#### [EXERCISE INSTRUCTIONS]
Print every line of the records below verbatim, leaving out the pictures.

#### [DATASET EXTRACT]
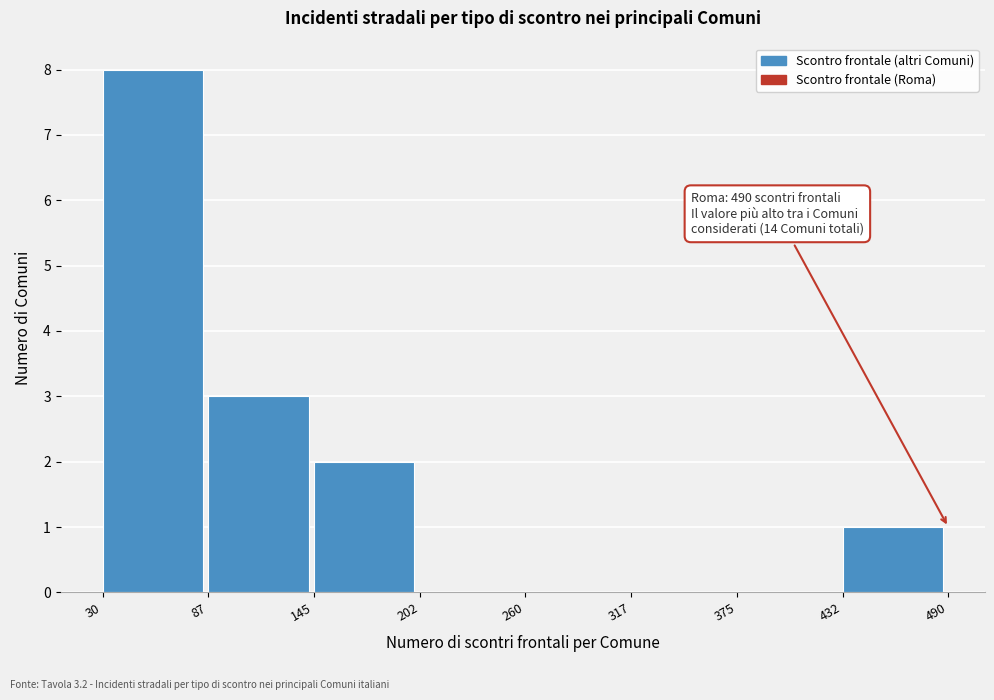

Which range on the x-axis has the tallest bar?

30 to 87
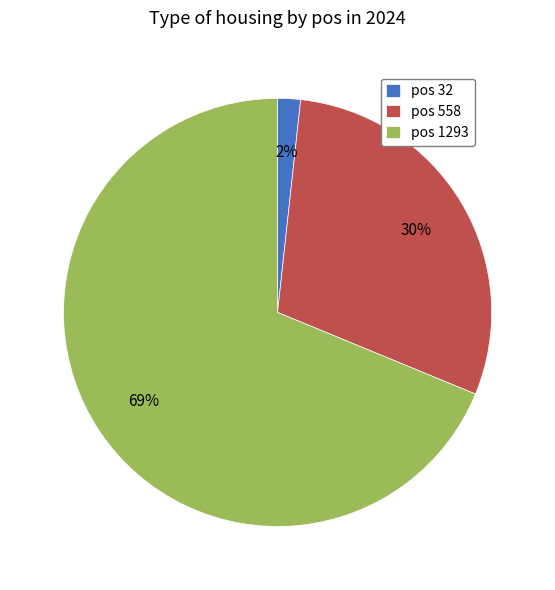

To the nearest percent, what is the combined percentage of pos 558 and pos 1293?

98%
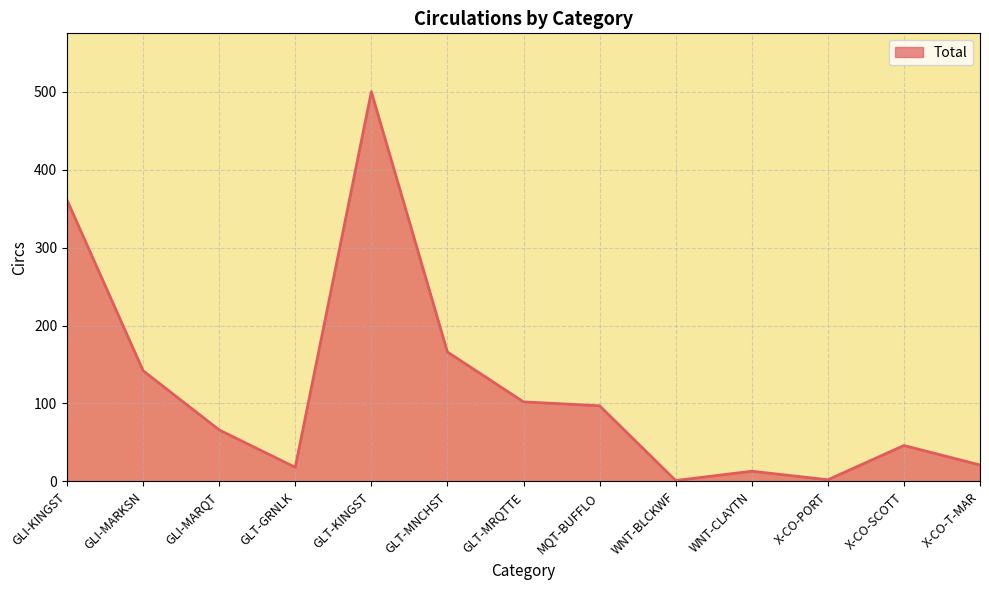

Which label corresponds to the largest value in the chart?

GLT-KINGST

#### [REPLY TO THE EXERCISE]
Which range on the x-axis has the tallest bar?

30 to 87

To the nearest percent, what is the combined percentage of pos 558 and pos 1293?

98%

Which label corresponds to the largest value in the chart?

GLT-KINGST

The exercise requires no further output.